Saturday, January 31

Penne in Vodka Cream Sauce

The recipes that I combined to make this involved first browning prosciutto or Italian sausage in olive oil and garlic. I tried it with ground venison because I wanted to use it. I thought it was good; Taylor said he could taste the vodka too much so I may use less next time and allow it to reduce better than I think I did this time. And of course the sauce can be put on other types of noodles.... here is the doubled version of the recipe.

Penne with Venison in Vodka Cream Sauce
INGREDIENTS
1 (16 oz) package dry penne pasta cooked according to directions
1 T. olive oil
8 cloves garlic minced
1 lb ground venison (or a package of prosciutto or other meat...)
1 t. red pepper flakes
2 (16 oz) cans whole peeled tomatoes
1/2 c. vodka
1 c. heavy whipping cream
3/4 c. Parmesan cheese
parsley, basil, and cracked pepper
DIRECTIONS
Heat oil in wok or large pot over medium. Add garlic and red peppers. Saute slightly about 2 minutes, stirring continually. Add meat and brown. Stir in tomatoes and about 1 t. each of dried parsley, basil and cracked pepper...to taste. (though about 1/4 c. fresh would be better) Cook tomatoes until they begin to break up, either about 3 minutes on medium or simmering 15 minutes on low. Stir in vodka and bring to a boil, then add cream and simmer, uncovered about 15 minutes. Add cheese and melt. Toss with cooked penne.

I accidentally bought crushed tomatoes instead of whole peeled and as a result, I think it was more liquid-y. So as it happened, I'm uncertain about the best way to recommend cooking the tomato base. Using crushed tomatoes, I brought the tomato, meat mixture to a boil and then simmered it covered on low for 15 minutes. I think crushed tomatoes would have been fine as long as you did a little less cream and vodka, because they are more liquid-y. Or you could do half crushed, half whole if you wanted some chunks..... but then the recipe is hard to half (like I did) because what do you do with two leftover half cans of tomato product? Also, I think it's important to simmer the vodka and cream addition uncovered so the alcohol can reduce.

Anyway, I'm going to make it again! Sorry for the delay in recipe deliveries and lack of pictures! New feature! wine recommendation! We drank Bogle "Old Vine" Zinfandel with this.

Wednesday, January 7

Congressional Chili

So the State Legislature is in session and Taylor is sick. Perfect time to make Chili. According to my research, Former House Representative Jake Pickle, who represented Texas in the U.S. House of Representatives for almost 30 years started making venison chili and giving it away in the cafeteria while the Legislature was in session. It became very popular and so demanded that the cafeteria asked him to stop giving it away because no one was actually buying things on the menu. This became a favorite of President LBJ, beginning, according to Wikipedia, when he was Senate Majority Leader. Lady Bird had the recipe printed out on cards and mailed it out when it became so requested from the White House. Furthermore, the Texas Chili Parlor is a popular eatery for capitol workers AND chili con carne is Texas' national dish.

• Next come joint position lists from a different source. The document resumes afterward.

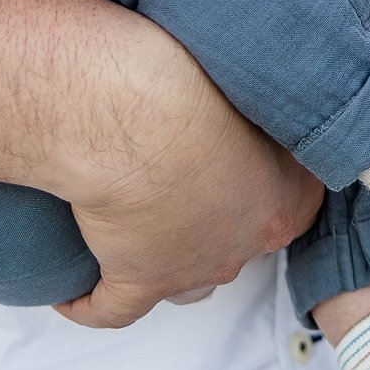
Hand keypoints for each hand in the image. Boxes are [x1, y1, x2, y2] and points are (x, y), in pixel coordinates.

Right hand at [53, 54, 325, 327]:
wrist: (135, 110)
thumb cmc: (191, 77)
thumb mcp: (246, 73)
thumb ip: (260, 86)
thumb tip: (257, 62)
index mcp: (285, 195)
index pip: (294, 197)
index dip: (267, 174)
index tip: (247, 151)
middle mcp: (243, 241)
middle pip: (236, 237)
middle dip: (215, 213)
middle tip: (182, 169)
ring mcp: (189, 267)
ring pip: (186, 278)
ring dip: (168, 255)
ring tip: (141, 222)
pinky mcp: (134, 281)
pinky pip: (111, 308)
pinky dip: (90, 301)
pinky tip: (74, 290)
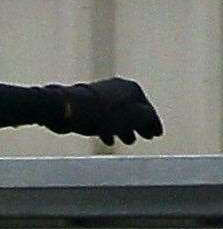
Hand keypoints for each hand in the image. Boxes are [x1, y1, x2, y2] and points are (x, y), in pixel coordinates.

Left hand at [46, 78, 160, 144]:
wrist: (70, 108)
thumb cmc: (104, 114)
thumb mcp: (132, 117)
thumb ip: (146, 118)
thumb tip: (152, 120)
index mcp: (132, 89)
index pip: (148, 109)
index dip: (154, 123)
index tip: (158, 135)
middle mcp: (119, 88)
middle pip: (133, 111)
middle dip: (140, 126)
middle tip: (145, 137)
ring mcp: (102, 95)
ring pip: (117, 115)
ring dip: (124, 128)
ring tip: (128, 141)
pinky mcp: (87, 104)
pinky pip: (102, 118)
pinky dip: (108, 128)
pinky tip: (107, 140)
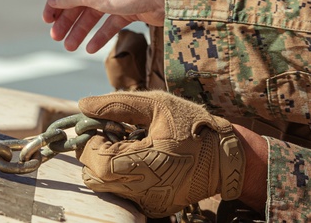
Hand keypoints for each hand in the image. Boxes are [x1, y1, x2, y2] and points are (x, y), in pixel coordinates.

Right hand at [43, 0, 169, 52]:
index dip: (55, 2)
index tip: (47, 21)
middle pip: (79, 0)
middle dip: (67, 19)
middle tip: (56, 38)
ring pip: (94, 12)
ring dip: (81, 29)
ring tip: (70, 47)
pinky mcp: (131, 6)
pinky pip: (111, 21)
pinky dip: (101, 33)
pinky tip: (90, 48)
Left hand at [76, 91, 244, 217]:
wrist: (226, 157)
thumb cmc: (194, 126)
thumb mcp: (159, 104)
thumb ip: (118, 104)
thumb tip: (84, 105)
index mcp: (148, 163)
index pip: (98, 161)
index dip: (89, 142)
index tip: (96, 124)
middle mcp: (145, 190)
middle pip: (96, 178)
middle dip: (94, 153)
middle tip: (108, 132)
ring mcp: (148, 202)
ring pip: (107, 186)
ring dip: (106, 163)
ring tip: (126, 143)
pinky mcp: (152, 206)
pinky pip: (124, 191)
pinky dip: (122, 173)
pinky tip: (139, 157)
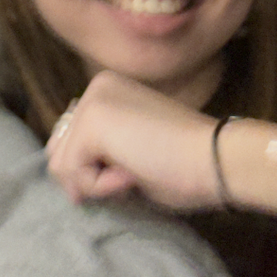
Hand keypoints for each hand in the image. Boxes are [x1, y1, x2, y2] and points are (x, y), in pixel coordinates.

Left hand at [46, 70, 225, 211]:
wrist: (218, 160)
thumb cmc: (186, 167)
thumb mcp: (131, 156)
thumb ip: (99, 156)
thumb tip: (67, 184)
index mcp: (108, 91)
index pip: (70, 143)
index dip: (94, 171)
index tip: (136, 167)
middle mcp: (96, 88)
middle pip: (58, 152)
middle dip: (89, 177)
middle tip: (134, 171)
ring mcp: (93, 101)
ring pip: (61, 167)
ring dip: (97, 184)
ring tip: (136, 170)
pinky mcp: (92, 121)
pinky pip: (73, 175)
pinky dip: (102, 188)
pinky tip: (133, 174)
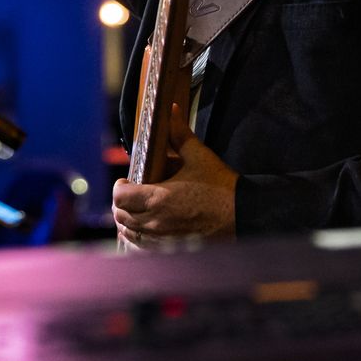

That highly extensive five minutes of research done to figure out why this would be called Congressional Chili by the Junior League of Houston's new cook book entitled Peace Meals, which was featured in my recent edition of House Beautiful. I halved this recipe and didn't have mole. The only thing I'd change is cutting the peppers a bit smaller. It was really good!







Congressional Chili

adapted from Peace Meals: JL of Houston
INGREDIENTS
1 tablespoon olive oil
2 medium yellow onions, diced
2 green bell peppers, diced
4 cloves garlic, pressed
Coarse salt and freshly ground pepper
2 1/2 pounds ground beef, preferably sirloin
16 ounces canned tomato sauce
3 tablespoons prepared red mole ( I did not use this but will try it next time)
3 tablespoons chili powder
3 cups water
32 ounces canned kidney beans
Shredded cheddar cheese

Heat the olive oil in a large skillet over medium. Add the onions, peppers, and garlic. Sauté until the onions are translucent and the peppers begin to soften. Perhaps add garlic closer to the end or take care to stir frequently so that garlic does not burn to the bottom of the skillet. Season with salt and pepper and set aside. Brown the beef in a soup pot; drain off any excess fat. Add half of the sautéed onion-pepper mixture to the meat. Stir in the tomato sauce, mole, chili powder, and water. Bring to a boil, reduce heat, and simmer for 30 minutes. Adjust the seasonings by adding additional salt, pepper, mole, or chili powder. Simmer for 30 minutes. Add the beans and the remaining half of the onion-pepper mixture; cook for 15 minutes. Serve topped with cheese and onions.

I was skeptical because it was chunky but I thought it was really good! I'd recommend being sure the peppers are really soft when you're sauteeing them so that they only provide flavor not a surprising crunch. As you can see, Taylor endorses it.